En résumé: les mégadonnées vont devenir une partie conséquente du futur. Ce qui me mène au point 4:

#4. De plus en plus de mégadonnées. Facebook, Amazon, Netflix, beaucoup d’industries, beaucoup de start-ups travaillent sur des big data. Beaucoup d’emplois vont certainement être supprimés pour être remplacés par de l’Intelligence Artificielle. L’IA a besoin de programmeurs. Au sein de l’académie: l’imagerie cérébrale, la génétique, l’étude des questionnaires en psychologie, etc.. Ce sont des mégadonnées. Beaucoup de chercheurs et d’étudiants en neurosciences et psychologie n’ont aucune idée de ce que l’apprentissage automatique représente. En gros, il est fort probable qu’une grande disparité se crée entre l’offre et la demande: beaucoup de données à analyser, peu de personnes qualifiées pour le job.

En résumé: l’académie, c’est aussi la compétition, et un bagage en analyse des mégadonnées, c’est plus qu’un atout!
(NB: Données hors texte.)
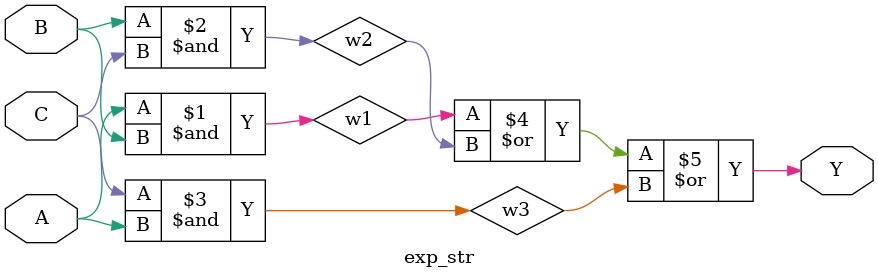
<source format=v>

module exp_str(Y, A, B, C);
input A, B, C; output Y;
wire w1, w2, w3;
and g1(w1, A, B);
and g2(w2, B, C);
and g3(w3, C, A);
or g4(Y, w1, w2, w3);
endmodule
</source>
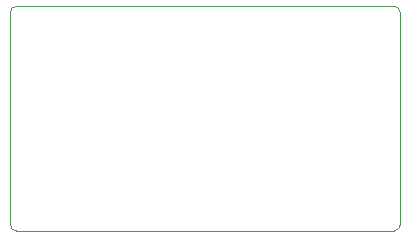
<source format=gbo>
G04 #@! TF.FileFunction,Legend,Bot*
%FSLAX46Y46*%
G04 Gerber Fmt 4.6, Leading zero omitted, Abs format (unit mm)*
G04 Created by KiCad (PCBNEW (2015-07-01 BZR 5850)-product) date Wed Jul 29 18:19:28 2015*
%MOMM*%
G01*
G04 APERTURE LIST*
%ADD10C,0.101600*%
%ADD11C,0.100000*%
%ADD12R,1.400000X2.100000*%
%ADD13O,1.400000X2.100000*%
G04 APERTURE END LIST*
D10*
D11*
X24500000Y-36000000D02*
G75*
G03X25000000Y-36500000I500000J0D01*
G01*
X57000000Y-36500000D02*
G75*
G03X57500000Y-36000000I0J500000D01*
G01*
X57500000Y-18000000D02*
G75*
G03X57000000Y-17500000I-500000J0D01*
G01*
X25000000Y-17500000D02*
G75*
G03X24500000Y-18000000I0J-500000D01*
G01*
X24500000Y-36000000D02*
X24500000Y-27000000D01*
X57000000Y-36500000D02*
X25000000Y-36500000D01*
X57500000Y-18000000D02*
X57500000Y-36000000D01*
X25000000Y-17500000D02*
X57000000Y-17500000D01*
X24500000Y-27000000D02*
X24500000Y-18000000D01*
%LPC*%
D12*
X27030000Y-34620000D03*
D13*
X29570000Y-34620000D03*
X32110000Y-34620000D03*
X34650000Y-34620000D03*
X37190000Y-34620000D03*
X39730000Y-34620000D03*
X42270000Y-34620000D03*
X44810000Y-34620000D03*
X47350000Y-34620000D03*
X49890000Y-34620000D03*
X52430000Y-34620000D03*
X54970000Y-34620000D03*
X54970000Y-19380000D03*
X52430000Y-19380000D03*
X49890000Y-19380000D03*
X47350000Y-19380000D03*
X44810000Y-19380000D03*
X42270000Y-19380000D03*
X39730000Y-19380000D03*
X37190000Y-19380000D03*
X34650000Y-19380000D03*
X32110000Y-19380000D03*
X29570000Y-19380000D03*
X27030000Y-19380000D03*
M02*

</source>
#5. Un chercheur qui ne comprend pas ses analyses statistiques ne peut pas être en mesure de fournir une interprétation correcte des résultats. Les statisticiens et informaticiens aident à analyser, programmer et comprendre. Toutefois, n’effectuer que l’analyse sans avoir une idée bien précise de la nature des données et inversement, conclure une théorie sans avoir une idée de ce que représente réellement les résultats, c’est foncer droit dans le mur. Le choix d’un modèle est souvent un grand défi et implique de comprendre beaucoup de subtilités pour établir des conclusions généralisables.

En résumé: dans l’idéal, un chercheur devrait *scrupuleusement* suivre (cad comprendre) toutes les étapes de son étude pour avoir une idée bien concrète de ce que représentent ses résultats. Les Big Data font et feront partie intégrante de la recherche donc se former dans les statistiques (classical statistic et statistical learning) me parait indispensable.

En bref, je ne pense pas que savoir gérer les big data soit un big plus, je dirais plutôt que ne pas savoir les gérer va devenir un gros moins.